Of course, that only widens the attack surface for cybercriminals, who could just as easily find rich pickings from a well-intentioned member of the public in, say, Europe as America when trouble arises in the US.
“Even if a natural disaster is hitting somewhere like Texas, folks in the UK are going to know about it fast,” says Burleson-Davis. Likewise, the global nature of business means weak spots in a target organization’s computer systems can be found almost anywhere.
“It’s interesting to think a location like Texas or Florida, because of hurricanes, might be more vulnerable to this sort of cyberattack,” he says. “It’s not really true because a supply chain can grow and pop up anywhere in the world, right?

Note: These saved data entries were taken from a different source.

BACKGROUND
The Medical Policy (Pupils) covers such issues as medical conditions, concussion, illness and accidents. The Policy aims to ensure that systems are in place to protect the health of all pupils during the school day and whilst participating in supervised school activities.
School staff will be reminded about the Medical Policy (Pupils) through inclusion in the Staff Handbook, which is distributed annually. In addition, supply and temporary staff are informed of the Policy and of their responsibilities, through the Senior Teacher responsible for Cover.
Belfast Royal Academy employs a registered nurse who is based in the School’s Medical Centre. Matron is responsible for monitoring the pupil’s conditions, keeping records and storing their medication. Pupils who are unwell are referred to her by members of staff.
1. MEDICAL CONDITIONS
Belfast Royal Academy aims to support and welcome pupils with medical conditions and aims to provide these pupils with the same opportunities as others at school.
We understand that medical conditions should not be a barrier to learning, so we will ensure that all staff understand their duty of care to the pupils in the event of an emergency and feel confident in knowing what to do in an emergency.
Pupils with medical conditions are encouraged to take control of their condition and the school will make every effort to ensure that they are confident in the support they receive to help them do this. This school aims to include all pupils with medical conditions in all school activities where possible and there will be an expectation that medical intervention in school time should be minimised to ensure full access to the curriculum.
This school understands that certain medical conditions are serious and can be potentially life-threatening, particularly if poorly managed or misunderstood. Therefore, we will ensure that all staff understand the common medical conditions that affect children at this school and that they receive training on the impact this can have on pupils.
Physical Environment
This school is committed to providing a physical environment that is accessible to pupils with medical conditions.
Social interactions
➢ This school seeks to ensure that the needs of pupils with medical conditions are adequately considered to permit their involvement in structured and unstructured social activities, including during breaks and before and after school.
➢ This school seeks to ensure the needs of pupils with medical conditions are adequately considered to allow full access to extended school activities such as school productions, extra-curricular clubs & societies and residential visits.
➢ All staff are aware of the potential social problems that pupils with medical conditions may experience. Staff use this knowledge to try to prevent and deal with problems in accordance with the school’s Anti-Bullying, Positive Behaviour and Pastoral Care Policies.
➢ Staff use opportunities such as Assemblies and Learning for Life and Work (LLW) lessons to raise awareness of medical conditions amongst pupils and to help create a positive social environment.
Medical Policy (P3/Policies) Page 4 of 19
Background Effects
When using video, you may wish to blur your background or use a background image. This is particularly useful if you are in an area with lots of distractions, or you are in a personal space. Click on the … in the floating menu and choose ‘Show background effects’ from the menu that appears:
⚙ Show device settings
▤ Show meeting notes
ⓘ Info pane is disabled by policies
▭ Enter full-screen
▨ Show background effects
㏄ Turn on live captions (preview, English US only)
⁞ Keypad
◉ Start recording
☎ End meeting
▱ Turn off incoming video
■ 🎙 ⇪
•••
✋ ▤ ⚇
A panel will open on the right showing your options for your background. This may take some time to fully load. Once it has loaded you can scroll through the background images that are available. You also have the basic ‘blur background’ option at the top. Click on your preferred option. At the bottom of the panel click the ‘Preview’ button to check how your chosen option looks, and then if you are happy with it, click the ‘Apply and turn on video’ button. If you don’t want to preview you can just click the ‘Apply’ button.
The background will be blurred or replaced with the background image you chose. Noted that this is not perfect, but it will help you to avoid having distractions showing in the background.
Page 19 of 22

Because we’re so interconnected.”
Worst of all, most victims of such scams will never even realize they were victims in the first place – who gives money charitably during a crisis and expects to see a return on it? But that “one-way flow,” as Burleson-Davis puts it, means cybercriminals don’t even need to worry about covering their tracks.
“It’s like I gave $1,000 to this thing,” he posits. “You never expect to hear back. You don’t go check up on whoever that is – like the $1,000 that you gave me, these are the things I bought or whatever, right? There’s no feedback mechanism or information flow to say yes, check the box, that’s the right thing that happened. There’s no audit of the activities that happened after you helped.”
As for who is behind disaster-related cyberattacks, that is anybody’s guess – but Burleson-Davis’s is that chances are, they are state-backed, although he can’t prove anything.
“Going after these ‘event-based’ opportunities, often the majority of them seem like they’re state actors,” he says. “It’s the same sort of loosely affiliated groups that are quite active in wreaking havoc around the world.”